──────── Provided material

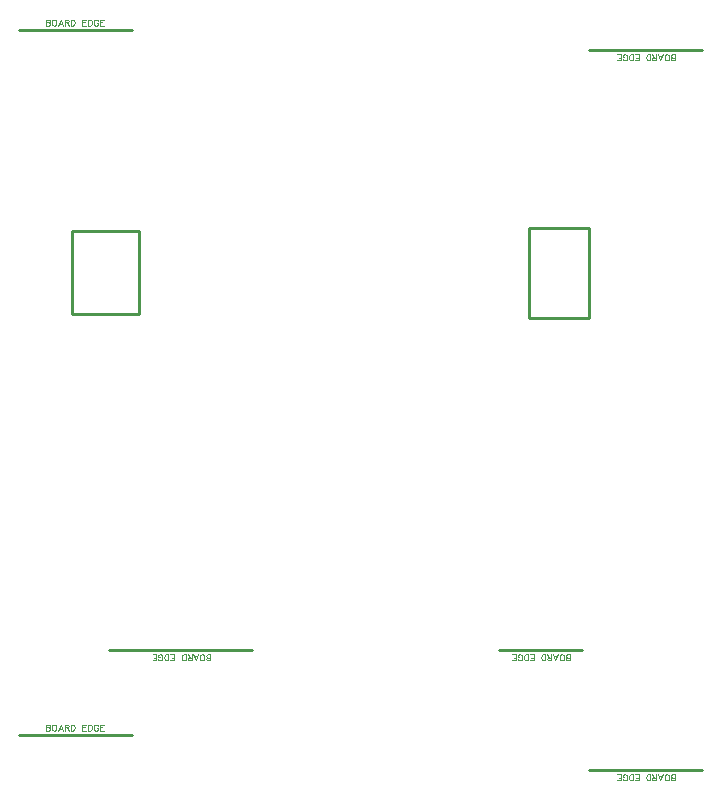
<source format=gbr>
%TF.GenerationSoftware,Novarm,DipTrace,3.3.1.3*%
%TF.CreationDate,2020-02-21T13:35:07+01:00*%
%FSLAX35Y35*%
%MOMM*%
%TF.FileFunction,Drawing,Top*%
%TF.Part,Single*%
%ADD10C,0.25*%
%ADD74C,0.07843*%
G75*
G01*
%LPD*%
X2989165Y2103658D2*
D10*
X1773165D1*
X5334051Y5684690D2*
X5841853D1*
Y4922639D1*
X5334051D1*
Y5684690D1*
X2032246Y5652864D2*
X1460476D1*
Y4954643D1*
X2032246D1*
Y5652864D1*
X6799165Y7183658D2*
X5837165D1*
X6799165Y1087658D2*
X5837165D1*
X1011165Y1391671D2*
X1973165D1*
X1011165Y7360671D2*
X1973165D1*
X5783165Y2103658D2*
X5075165D1*
X2633697Y2018895D2*
D74*
Y2069939D1*
X2611797D1*
X2604497Y2067468D1*
X2602083Y2065053D1*
X2599668Y2060224D1*
Y2052924D1*
X2602083Y2048039D1*
X2604497Y2045624D1*
X2611797Y2043209D1*
X2604497Y2040739D1*
X2602083Y2038324D1*
X2599668Y2033495D1*
Y2028609D1*
X2602083Y2023780D1*
X2604497Y2021309D1*
X2611797Y2018895D1*
X2633697D1*
Y2043209D2*
X2611797D1*
X2569382Y2018895D2*
X2574267Y2021309D1*
X2579096Y2026195D1*
X2581567Y2031024D1*
X2583982Y2038324D1*
Y2050509D1*
X2581567Y2057753D1*
X2579097Y2062639D1*
X2574267Y2067468D1*
X2569382Y2069939D1*
X2559667D1*
X2554838Y2067468D1*
X2549953Y2062639D1*
X2547538Y2057753D1*
X2545123Y2050509D1*
Y2038324D1*
X2547538Y2031024D1*
X2549953Y2026195D1*
X2554838Y2021309D1*
X2559667Y2018895D1*
X2569382D1*
X2490523Y2069939D2*
X2510008Y2018895D1*
X2529437Y2069939D1*
X2522137Y2052924D2*
X2497823D1*
X2474836Y2043209D2*
X2452993D1*
X2445692Y2040739D1*
X2443222Y2038324D1*
X2440807Y2033495D1*
Y2028609D1*
X2443222Y2023780D1*
X2445692Y2021309D1*
X2452992Y2018895D1*
X2474836D1*
Y2069939D1*
X2457822Y2043209D2*
X2440807Y2069939D1*
X2425121Y2018895D2*
Y2069939D1*
X2408106D1*
X2400806Y2067468D1*
X2395921Y2062639D1*
X2393506Y2057753D1*
X2391092Y2050509D1*
Y2038324D1*
X2393506Y2031024D1*
X2395921Y2026195D1*
X2400806Y2021309D1*
X2408106Y2018895D1*
X2425121D1*
X2294468D2*
X2326027D1*
Y2069939D1*
X2294468D1*
X2326027Y2043209D2*
X2306598D1*
X2278782Y2018895D2*
Y2069939D1*
X2261767D1*
X2254467Y2067468D1*
X2249582Y2062639D1*
X2247167Y2057753D1*
X2244753Y2050509D1*
Y2038324D1*
X2247167Y2031024D1*
X2249582Y2026195D1*
X2254467Y2021309D1*
X2261767Y2018895D1*
X2278782D1*
X2192623Y2031024D2*
X2195037Y2026195D1*
X2199923Y2021309D1*
X2204752Y2018895D1*
X2214467D1*
X2219352Y2021309D1*
X2224181Y2026195D1*
X2226652Y2031024D1*
X2229067Y2038324D1*
Y2050509D1*
X2226652Y2057753D1*
X2224181Y2062639D1*
X2219352Y2067468D1*
X2214467Y2069939D1*
X2204752D1*
X2199923Y2067468D1*
X2195037Y2062639D1*
X2192623Y2057753D1*
Y2050509D1*
X2204752D1*
X2145378Y2018895D2*
X2176936D1*
Y2069939D1*
X2145378D1*
X2176936Y2043209D2*
X2157507D1*
X6568211Y7098895D2*
Y7149939D1*
X6546311D1*
X6539011Y7147468D1*
X6536596Y7145053D1*
X6534182Y7140224D1*
Y7132924D1*
X6536596Y7128039D1*
X6539011Y7125624D1*
X6546311Y7123209D1*
X6539011Y7120739D1*
X6536596Y7118324D1*
X6534182Y7113495D1*
Y7108609D1*
X6536596Y7103780D1*
X6539011Y7101309D1*
X6546311Y7098895D1*
X6568211D1*
Y7123209D2*
X6546311D1*
X6503895Y7098895D2*
X6508781Y7101309D1*
X6513610Y7106195D1*
X6516081Y7111024D1*
X6518495Y7118324D1*
Y7130509D1*
X6516081Y7137753D1*
X6513610Y7142639D1*
X6508781Y7147468D1*
X6503896Y7149939D1*
X6494181D1*
X6489352Y7147468D1*
X6484466Y7142639D1*
X6482052Y7137753D1*
X6479637Y7130509D1*
Y7118324D1*
X6482052Y7111024D1*
X6484466Y7106195D1*
X6489352Y7101309D1*
X6494181Y7098895D1*
X6503895D1*
X6425036Y7149939D2*
X6444522Y7098895D1*
X6463951Y7149939D1*
X6456651Y7132924D2*
X6432336D1*
X6409350Y7123209D2*
X6387506D1*
X6380206Y7120739D1*
X6377735Y7118324D1*
X6375321Y7113495D1*
Y7108609D1*
X6377735Y7103780D1*
X6380206Y7101309D1*
X6387506Y7098895D1*
X6409350D1*
Y7149939D1*
X6392335Y7123209D2*
X6375321Y7149939D1*
X6359634Y7098895D2*
Y7149939D1*
X6342620D1*
X6335320Y7147468D1*
X6330434Y7142639D1*
X6328020Y7137753D1*
X6325605Y7130509D1*
Y7118324D1*
X6328020Y7111024D1*
X6330434Y7106195D1*
X6335320Y7101309D1*
X6342620Y7098895D1*
X6359634D1*
X6228982D2*
X6260540D1*
Y7149939D1*
X6228982D1*
X6260540Y7123209D2*
X6241111D1*
X6213296Y7098895D2*
Y7149939D1*
X6196281D1*
X6188981Y7147468D1*
X6184096Y7142639D1*
X6181681Y7137753D1*
X6179266Y7130509D1*
Y7118324D1*
X6181681Y7111024D1*
X6184096Y7106195D1*
X6188981Y7101309D1*
X6196281Y7098895D1*
X6213296D1*
X6127136Y7111024D2*
X6129551Y7106195D1*
X6134436Y7101309D1*
X6139266Y7098895D1*
X6148980D1*
X6153866Y7101309D1*
X6158695Y7106195D1*
X6161166Y7111024D1*
X6163580Y7118324D1*
Y7130509D1*
X6161166Y7137753D1*
X6158695Y7142639D1*
X6153866Y7147468D1*
X6148980Y7149939D1*
X6139266D1*
X6134436Y7147468D1*
X6129551Y7142639D1*
X6127136Y7137753D1*
Y7130509D1*
X6139266D1*
X6079892Y7098895D2*
X6111450D1*
Y7149939D1*
X6079892D1*
X6111450Y7123209D2*
X6092021D1*
X6568211Y1002895D2*
Y1053939D1*
X6546311D1*
X6539011Y1051468D1*
X6536596Y1049053D1*
X6534182Y1044224D1*
Y1036924D1*
X6536596Y1032039D1*
X6539011Y1029624D1*
X6546311Y1027209D1*
X6539011Y1024739D1*
X6536596Y1022324D1*
X6534182Y1017495D1*
Y1012609D1*
X6536596Y1007780D1*
X6539011Y1005309D1*
X6546311Y1002895D1*
X6568211D1*
Y1027209D2*
X6546311D1*
X6503895Y1002895D2*
X6508781Y1005309D1*
X6513610Y1010195D1*
X6516081Y1015024D1*
X6518495Y1022324D1*
Y1034509D1*
X6516081Y1041753D1*
X6513610Y1046639D1*
X6508781Y1051468D1*
X6503896Y1053939D1*
X6494181D1*
X6489352Y1051468D1*
X6484466Y1046639D1*
X6482052Y1041753D1*
X6479637Y1034509D1*
Y1022324D1*
X6482052Y1015024D1*
X6484466Y1010195D1*
X6489352Y1005309D1*
X6494181Y1002895D1*
X6503895D1*
X6425036Y1053939D2*
X6444522Y1002895D1*
X6463951Y1053939D1*
X6456651Y1036924D2*
X6432336D1*
X6409350Y1027209D2*
X6387506D1*
X6380206Y1024739D1*
X6377735Y1022324D1*
X6375321Y1017495D1*
Y1012609D1*
X6377735Y1007780D1*
X6380206Y1005309D1*
X6387506Y1002895D1*
X6409350D1*
Y1053939D1*
X6392335Y1027209D2*
X6375321Y1053939D1*
X6359634Y1002895D2*
Y1053939D1*
X6342620D1*
X6335320Y1051468D1*
X6330434Y1046639D1*
X6328020Y1041753D1*
X6325605Y1034509D1*
Y1022324D1*
X6328020Y1015024D1*
X6330434Y1010195D1*
X6335320Y1005309D1*
X6342620Y1002895D1*
X6359634D1*
X6228982D2*
X6260540D1*
Y1053939D1*
X6228982D1*
X6260540Y1027209D2*
X6241111D1*
X6213296Y1002895D2*
Y1053939D1*
X6196281D1*
X6188981Y1051468D1*
X6184096Y1046639D1*
X6181681Y1041753D1*
X6179266Y1034509D1*
Y1022324D1*
X6181681Y1015024D1*
X6184096Y1010195D1*
X6188981Y1005309D1*
X6196281Y1002895D1*
X6213296D1*
X6127136Y1015024D2*
X6129551Y1010195D1*
X6134436Y1005309D1*
X6139266Y1002895D1*
X6148980D1*
X6153866Y1005309D1*
X6158695Y1010195D1*
X6161166Y1015024D1*
X6163580Y1022324D1*
Y1034509D1*
X6161166Y1041753D1*
X6158695Y1046639D1*
X6153866Y1051468D1*
X6148980Y1053939D1*
X6139266D1*
X6134436Y1051468D1*
X6129551Y1046639D1*
X6127136Y1041753D1*
Y1034509D1*
X6139266D1*
X6079892Y1002895D2*
X6111450D1*
Y1053939D1*
X6079892D1*
X6111450Y1027209D2*
X6092021D1*
X1242118Y1476435D2*
Y1425391D1*
X1264018D1*
X1271318Y1427862D1*
X1273733Y1430276D1*
X1276147Y1435105D1*
Y1442405D1*
X1273733Y1447291D1*
X1271318Y1449705D1*
X1264018Y1452120D1*
X1271318Y1454591D1*
X1273733Y1457005D1*
X1276147Y1461835D1*
Y1466720D1*
X1273733Y1471549D1*
X1271318Y1474020D1*
X1264018Y1476435D1*
X1242118D1*
Y1452120D2*
X1264018D1*
X1306434Y1476435D2*
X1301548Y1474020D1*
X1296719Y1469135D1*
X1294248Y1464305D1*
X1291834Y1457005D1*
Y1444820D1*
X1294248Y1437576D1*
X1296719Y1432691D1*
X1301548Y1427862D1*
X1306434Y1425391D1*
X1316148D1*
X1320978Y1427862D1*
X1325863Y1432691D1*
X1328278Y1437576D1*
X1330692Y1444820D1*
Y1457005D1*
X1328278Y1464305D1*
X1325863Y1469135D1*
X1320978Y1474020D1*
X1316148Y1476435D1*
X1306434D1*
X1385293Y1425391D2*
X1365808Y1476435D1*
X1346378Y1425391D1*
X1353678Y1442405D2*
X1377993D1*
X1400979Y1452120D2*
X1422823D1*
X1430123Y1454591D1*
X1432594Y1457005D1*
X1435009Y1461835D1*
Y1466720D1*
X1432594Y1471549D1*
X1430123Y1474020D1*
X1422823Y1476435D1*
X1400979D1*
Y1425391D1*
X1417994Y1452120D2*
X1435009Y1425391D1*
X1450695Y1476435D2*
Y1425391D1*
X1467709D1*
X1475009Y1427862D1*
X1479895Y1432691D1*
X1482309Y1437576D1*
X1484724Y1444820D1*
Y1457005D1*
X1482309Y1464305D1*
X1479895Y1469135D1*
X1475009Y1474020D1*
X1467709Y1476435D1*
X1450695D1*
X1581347D2*
X1549789D1*
Y1425391D1*
X1581347D1*
X1549789Y1452120D2*
X1569218D1*
X1597034Y1476435D2*
Y1425391D1*
X1614048D1*
X1621348Y1427862D1*
X1626234Y1432691D1*
X1628648Y1437576D1*
X1631063Y1444820D1*
Y1457005D1*
X1628648Y1464305D1*
X1626234Y1469135D1*
X1621348Y1474020D1*
X1614048Y1476435D1*
X1597034D1*
X1683193Y1464305D2*
X1680778Y1469135D1*
X1675893Y1474020D1*
X1671064Y1476435D1*
X1661349D1*
X1656464Y1474020D1*
X1651635Y1469135D1*
X1649164Y1464305D1*
X1646749Y1457005D1*
Y1444820D1*
X1649164Y1437576D1*
X1651635Y1432691D1*
X1656464Y1427862D1*
X1661349Y1425391D1*
X1671064D1*
X1675893Y1427862D1*
X1680778Y1432691D1*
X1683193Y1437576D1*
Y1444820D1*
X1671064D1*
X1730438Y1476435D2*
X1698879D1*
Y1425391D1*
X1730438D1*
X1698879Y1452120D2*
X1718309D1*
X1242118Y7445435D2*
Y7394391D1*
X1264018D1*
X1271318Y7396862D1*
X1273733Y7399276D1*
X1276147Y7404105D1*
Y7411405D1*
X1273733Y7416291D1*
X1271318Y7418705D1*
X1264018Y7421120D1*
X1271318Y7423591D1*
X1273733Y7426005D1*
X1276147Y7430835D1*
Y7435720D1*
X1273733Y7440549D1*
X1271318Y7443020D1*
X1264018Y7445435D1*
X1242118D1*
Y7421120D2*
X1264018D1*
X1306434Y7445435D2*
X1301548Y7443020D1*
X1296719Y7438135D1*
X1294248Y7433305D1*
X1291834Y7426005D1*
Y7413820D1*
X1294248Y7406576D1*
X1296719Y7401691D1*
X1301548Y7396862D1*
X1306434Y7394391D1*
X1316148D1*
X1320978Y7396862D1*
X1325863Y7401691D1*
X1328278Y7406576D1*
X1330692Y7413820D1*
Y7426005D1*
X1328278Y7433305D1*
X1325863Y7438135D1*
X1320978Y7443020D1*
X1316148Y7445435D1*
X1306434D1*
X1385293Y7394391D2*
X1365808Y7445435D1*
X1346378Y7394391D1*
X1353678Y7411405D2*
X1377993D1*
X1400979Y7421120D2*
X1422823D1*
X1430123Y7423591D1*
X1432594Y7426005D1*
X1435009Y7430835D1*
Y7435720D1*
X1432594Y7440549D1*
X1430123Y7443020D1*
X1422823Y7445435D1*
X1400979D1*
Y7394391D1*
X1417994Y7421120D2*
X1435009Y7394391D1*
X1450695Y7445435D2*
Y7394391D1*
X1467709D1*
X1475009Y7396862D1*
X1479895Y7401691D1*
X1482309Y7406576D1*
X1484724Y7413820D1*
Y7426005D1*
X1482309Y7433305D1*
X1479895Y7438135D1*
X1475009Y7443020D1*
X1467709Y7445435D1*
X1450695D1*
X1581347D2*
X1549789D1*
Y7394391D1*
X1581347D1*
X1549789Y7421120D2*
X1569218D1*
X1597034Y7445435D2*
Y7394391D1*
X1614048D1*
X1621348Y7396862D1*
X1626234Y7401691D1*
X1628648Y7406576D1*
X1631063Y7413820D1*
Y7426005D1*
X1628648Y7433305D1*
X1626234Y7438135D1*
X1621348Y7443020D1*
X1614048Y7445435D1*
X1597034D1*
X1683193Y7433305D2*
X1680778Y7438135D1*
X1675893Y7443020D1*
X1671064Y7445435D1*
X1661349D1*
X1656464Y7443020D1*
X1651635Y7438135D1*
X1649164Y7433305D1*
X1646749Y7426005D1*
Y7413820D1*
X1649164Y7406576D1*
X1651635Y7401691D1*
X1656464Y7396862D1*
X1661349Y7394391D1*
X1671064D1*
X1675893Y7396862D1*
X1680778Y7401691D1*
X1683193Y7406576D1*
Y7413820D1*
X1671064D1*
X1730438Y7445435D2*
X1698879D1*
Y7394391D1*
X1730438D1*
X1698879Y7421120D2*
X1718309D1*
X5679273Y2018895D2*
Y2069939D1*
X5657373D1*
X5650073Y2067468D1*
X5647659Y2065053D1*
X5645244Y2060224D1*
Y2052924D1*
X5647659Y2048039D1*
X5650073Y2045624D1*
X5657373Y2043209D1*
X5650073Y2040739D1*
X5647659Y2038324D1*
X5645244Y2033495D1*
Y2028609D1*
X5647659Y2023780D1*
X5650073Y2021309D1*
X5657373Y2018895D1*
X5679273D1*
Y2043209D2*
X5657373D1*
X5614958Y2018895D2*
X5619843Y2021309D1*
X5624672Y2026195D1*
X5627143Y2031024D1*
X5629558Y2038324D1*
Y2050509D1*
X5627143Y2057753D1*
X5624673Y2062639D1*
X5619843Y2067468D1*
X5614958Y2069939D1*
X5605243D1*
X5600414Y2067468D1*
X5595529Y2062639D1*
X5593114Y2057753D1*
X5590699Y2050509D1*
Y2038324D1*
X5593114Y2031024D1*
X5595529Y2026195D1*
X5600414Y2021309D1*
X5605243Y2018895D1*
X5614958D1*
X5536099Y2069939D2*
X5555584Y2018895D1*
X5575013Y2069939D1*
X5567713Y2052924D2*
X5543399D1*
X5520412Y2043209D2*
X5498569D1*
X5491268Y2040739D1*
X5488798Y2038324D1*
X5486383Y2033495D1*
Y2028609D1*
X5488798Y2023780D1*
X5491268Y2021309D1*
X5498568Y2018895D1*
X5520412D1*
Y2069939D1*
X5503398Y2043209D2*
X5486383Y2069939D1*
X5470697Y2018895D2*
Y2069939D1*
X5453682D1*
X5446382Y2067468D1*
X5441497Y2062639D1*
X5439082Y2057753D1*
X5436668Y2050509D1*
Y2038324D1*
X5439082Y2031024D1*
X5441497Y2026195D1*
X5446382Y2021309D1*
X5453682Y2018895D1*
X5470697D1*
X5340044D2*
X5371603D1*
Y2069939D1*
X5340044D1*
X5371603Y2043209D2*
X5352174D1*
X5324358Y2018895D2*
Y2069939D1*
X5307343D1*
X5300043Y2067468D1*
X5295158Y2062639D1*
X5292743Y2057753D1*
X5290329Y2050509D1*
Y2038324D1*
X5292743Y2031024D1*
X5295158Y2026195D1*
X5300043Y2021309D1*
X5307343Y2018895D1*
X5324358D1*
X5238199Y2031024D2*
X5240613Y2026195D1*
X5245499Y2021309D1*
X5250328Y2018895D1*
X5260043D1*
X5264928Y2021309D1*
X5269757Y2026195D1*
X5272228Y2031024D1*
X5274643Y2038324D1*
Y2050509D1*
X5272228Y2057753D1*
X5269757Y2062639D1*
X5264928Y2067468D1*
X5260043Y2069939D1*
X5250328D1*
X5245499Y2067468D1*
X5240613Y2062639D1*
X5238199Y2057753D1*
Y2050509D1*
X5250328D1*
X5190954Y2018895D2*
X5222512D1*
Y2069939D1*
X5190954D1*
X5222512Y2043209D2*
X5203083D1*
M02*

</source>
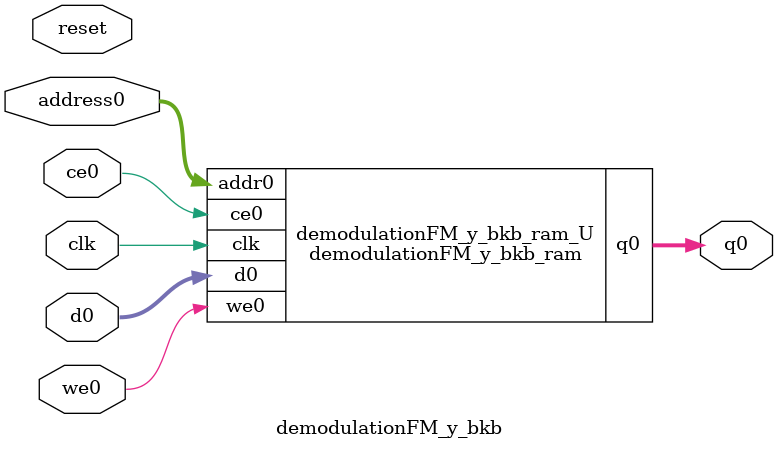
<source format=v>
`timescale 1 ns / 1 ps
module demodulationFM_y_bkb_ram (addr0, ce0, d0, we0, q0,  clk);

parameter DWIDTH = 32;
parameter AWIDTH = 17;
parameter MEM_SIZE = 100000;

input[AWIDTH-1:0] addr0;
input ce0;
input[DWIDTH-1:0] d0;
input we0;
output reg[DWIDTH-1:0] q0;
input clk;

(* ram_style = "block" *)reg [DWIDTH-1:0] ram[0:MEM_SIZE-1];




always @(posedge clk)  
begin 
    if (ce0) begin
        if (we0) 
            ram[addr0] <= d0; 
        q0 <= ram[addr0];
    end
end


endmodule

`timescale 1 ns / 1 ps
module demodulationFM_y_bkb(
    reset,
    clk,
    address0,
    ce0,
    we0,
    d0,
    q0);

parameter DataWidth = 32'd32;
parameter AddressRange = 32'd100000;
parameter AddressWidth = 32'd17;
input reset;
input clk;
input[AddressWidth - 1:0] address0;
input ce0;
input we0;
input[DataWidth - 1:0] d0;
output[DataWidth - 1:0] q0;



demodulationFM_y_bkb_ram demodulationFM_y_bkb_ram_U(
    .clk( clk ),
    .addr0( address0 ),
    .ce0( ce0 ),
    .we0( we0 ),
    .d0( d0 ),
    .q0( q0 ));

endmodule


</source>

────────────────

** What you will do **
Looking at the entries above, copy out every line in which "parameter" occurs.

** Answer space **
parameter DWIDTH = 32;
parameter AWIDTH = 17;
parameter MEM_SIZE = 100000;
parameter DataWidth = 32'd32;
parameter AddressRange = 32'd100000;
parameter AddressWidth = 32'd17;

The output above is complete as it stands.